Now I replaced everything in the table with the data from the file.
mysql> load data local infile '/tmp/test.utf8_test' replace into table utf8_test;
Query OK, 10 rows affected (0.01 sec)
Records: 5 Deleted: 5 Skipped: 0 Warnings: 0
What I get is double coded stuff in the table. Here in HEX
mysql> select id,hex(name) from utf8_test;
+----+------------------------------------------------------+
| id | hex(name) |
+----+------------------------------------------------------+
| 1 | 486C61766EC383C2AD206DC384E280BA73746F205072616861 |
| 2 | 5374C385E284A265646FC384C28D65736BC383C2BD206B72616A |
| 3 | 4A69686FC384C28D65736BC383C2BD206B72616A |
| 4 | 506C7A65C385CB86736BC383C2BD206B72616A |
| 5 | 4B61726C6F766172736BC383C2BD206B72616A |
+----+------------------------------------------------------+
5 rows in set (0.00 sec)
But setting the database charset before solves this issue:
mysql> set character_set_database =utf8;
mysql> load data local infile '/tmp/test.utf8_test' replace into table utf8_test;
Query OK, 10 rows affected (0.01 sec)
Records: 5 Deleted: 5 Skipped: 0 Warnings: 0
The data is loaded in the right way and a select returns the correct output.
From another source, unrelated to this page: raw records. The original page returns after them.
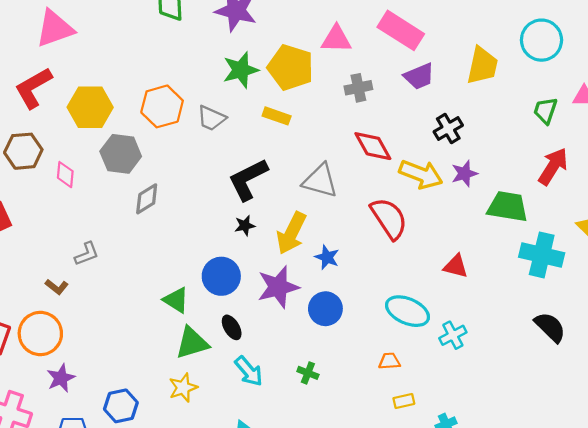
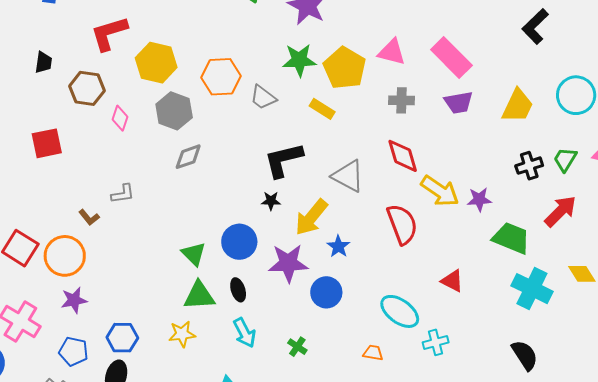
black cross: (448, 128) -> (529, 166), moved

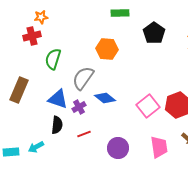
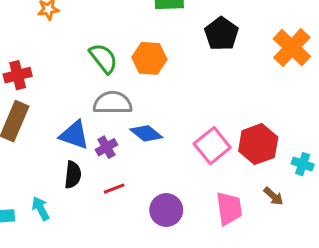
red cross: (32, 36) -> (18, 75), moved
green semicircle: (53, 59) -> (103, 58), moved, turned 125
gray semicircle: (83, 78) -> (113, 103), turned 55
cyan arrow: (36, 147) -> (41, 208), turned 91

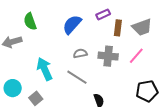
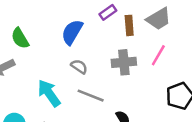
gray semicircle: (80, 53) -> (79, 67), moved, turned 56

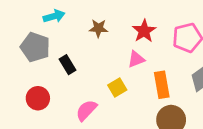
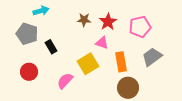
brown star: (98, 28) -> (84, 20), moved
pink triangle: (136, 59) -> (102, 43), turned 40
yellow square: (117, 87) -> (88, 64), size x1.5

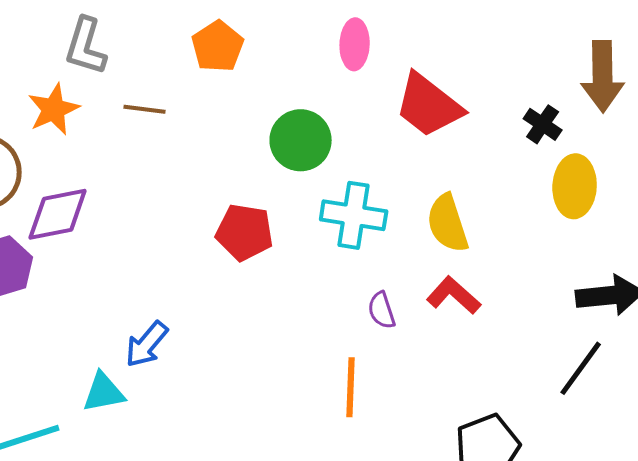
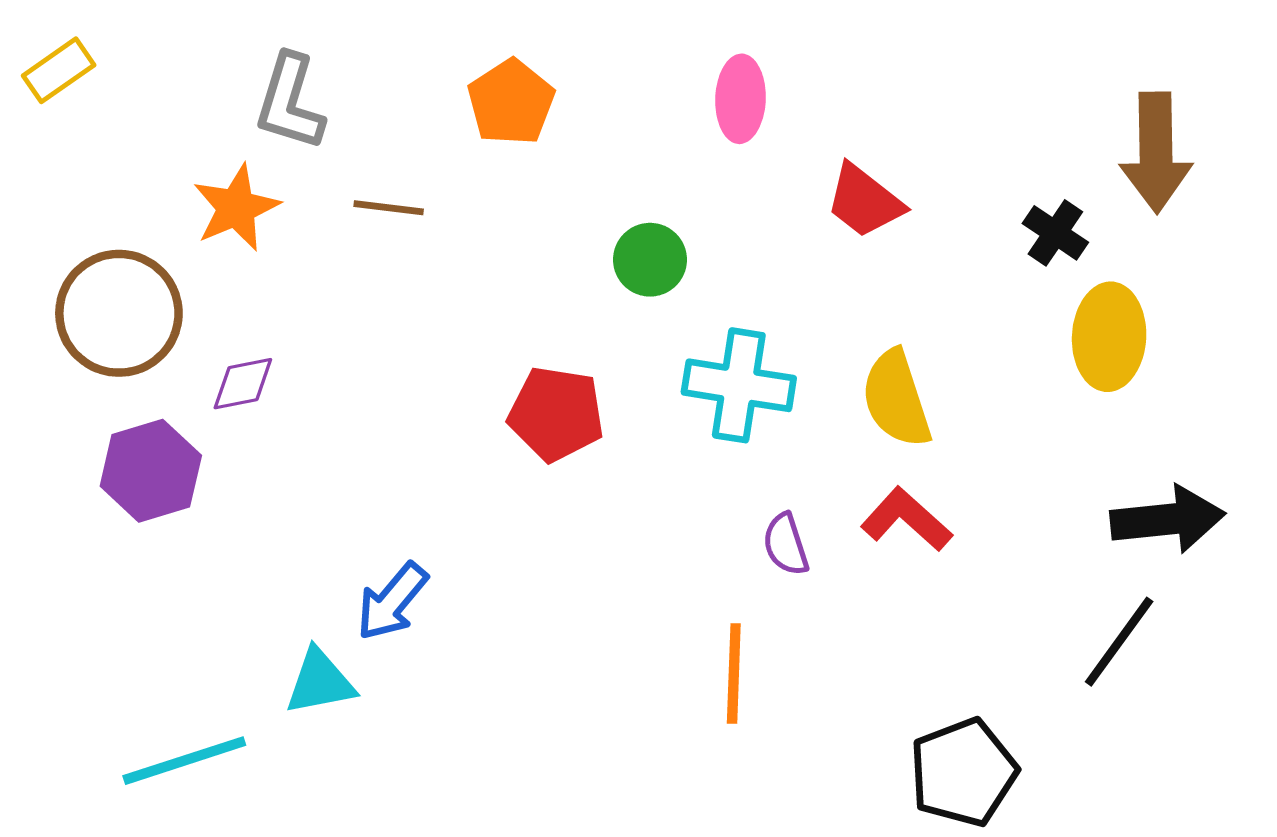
red trapezoid: (429, 105) -> (864, 201), size x0.7
green circle: (301, 140) -> (650, 260), size x0.7
purple diamond: (58, 214) -> (243, 384), size x0.6

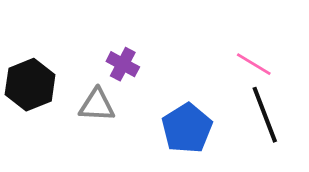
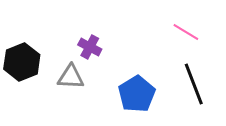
pink line: (254, 64) -> (186, 32), moved

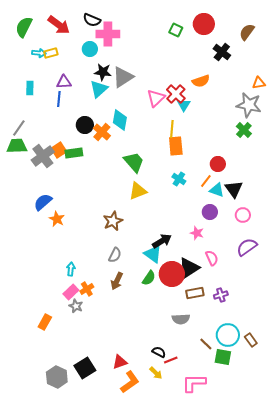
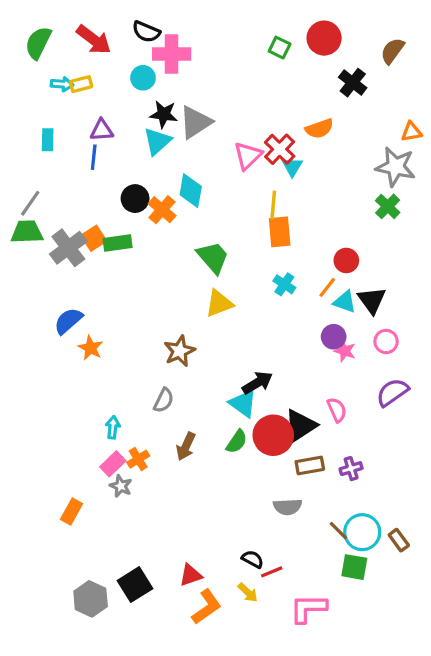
pink star: (197, 233) -> (345, 351), moved
gray semicircle: (115, 255) -> (164, 400), moved
brown line: (206, 344) -> (338, 531), moved

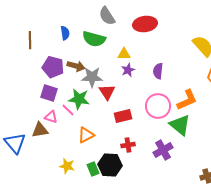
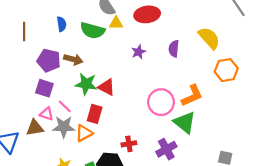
yellow triangle: (124, 54) -> (116, 23), moved
purple star: (128, 70) -> (139, 52), moved
purple semicircle: (158, 71) -> (174, 49), moved
gray star: (92, 77) -> (64, 127), moved
red triangle: (107, 92) -> (106, 87), turned -30
green star: (79, 99) -> (86, 84), moved
red rectangle: (123, 116) -> (95, 114), moved, turned -60

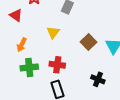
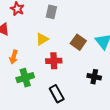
yellow triangle: (53, 32) -> (42, 39), turned 32
red cross: (57, 65) -> (54, 61), moved

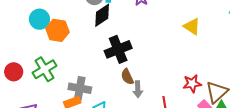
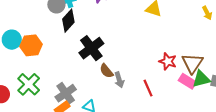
red star: (192, 84) -> (168, 61), turned -30
gray cross: (80, 88) -> (66, 93), turned -30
mysql> select id,hex(name) from utf8_test;
+----+------------------------------------------+
| id | hex(name) |
+----+------------------------------------------+
| 1 | 486C61766EC3AD206DC49B73746F205072616861 |
| 2 | 5374C59965646FC48D65736BC3BD206B72616A |
| 3 | 4A69686FC48D65736BC3BD206B72616A |
| 4 | 506C7A65C588736BC3BD206B72616A |
| 5 | 4B61726C6F766172736BC3BD206B72616A |
+----+------------------------------------------+
5 rows in set (0.00 sec)
Running the same select on the replication slave returns the output as when the database charset was set to latin1.
boe@quebec:~$ mysql -h cambridge -u mcw -p test
Enter password:
Reading table information for completion of table and column names
You can turn off this feature to get a quicker startup with -A
Welcome to the MySQL monitor. Commands end with ; or \g.
Your MySQL connection id is 58968 to server version: 5.0.36-standard-log
Type 'help;' or '\h' for help. Type '\c' to clear the buffer.
mysql> select id,hex(name) from utf8_test;
+----+------------------------------------------------------+
| id | hex(name) |
+----+------------------------------------------------------+
| 1 | 486C61766EC383C2AD206DC384E280BA73746F205072616861 |
| 2 | 5374C385E284A265646FC384C28D65736BC383C2BD206B72616A |
| 3 | 4A69686FC384C28D65736BC383C2BD206B72616A |
| 4 | 506C7A65C385CB86736BC383C2BD206B72616A |
| 5 | 4B61726C6F766172736BC383C2BD206B72616A |
+----+------------------------------------------------------+
5 rows in set (0.00 sec)
If I have a default charset of utf8 for the test database the test_utf8 table is inside of, I don't need to set character_set_database=utf8 to get the right data in the table. But even then the slave still has damaged data in the table.
I tested this setup with character_set_server=utf8 and loaded latin1 files into some tables. The slave got wrong data, too.
Suggested fix:
So, LOAD DATA INFILE doesn't seem to look at the charset definition in the databases, tables, columns or whereever.
This is true when running on the master server (I needed to set the character_set_database variable) and especially for the slave, where the manual set of character_set_database was not replicated and wrong data were written into the table.
In 4.1 the bug is not available, due to the fact that I still need to set character_set_database to the same charset as the table. But then the slave receives the data right.